*** Opening of RECORD SET ***

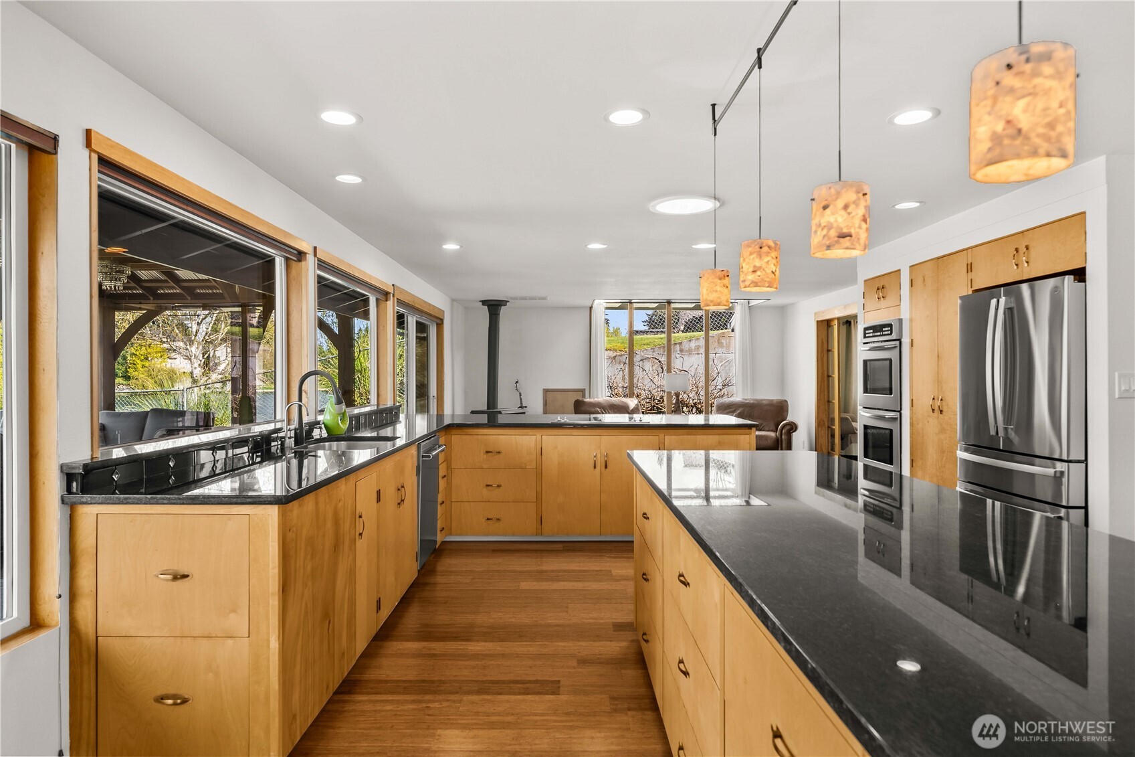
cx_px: 568
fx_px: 630
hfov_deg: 84.0
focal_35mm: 20
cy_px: 378
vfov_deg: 61.9
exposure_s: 1/25
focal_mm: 20
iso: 1000
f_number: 7.1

*** Close of RECORD SET ***

◆ **WHAT YOU HAVE TO DO**: Exact copies of the line with "hfov_deg: 84.0" and of every later line in the entries make up the whole answer.

◆ **TASK SOLUTION**:
hfov_deg: 84.0
focal_35mm: 20
cy_px: 378
vfov_deg: 61.9
exposure_s: 1/25
focal_mm: 20
iso: 1000
f_number: 7.1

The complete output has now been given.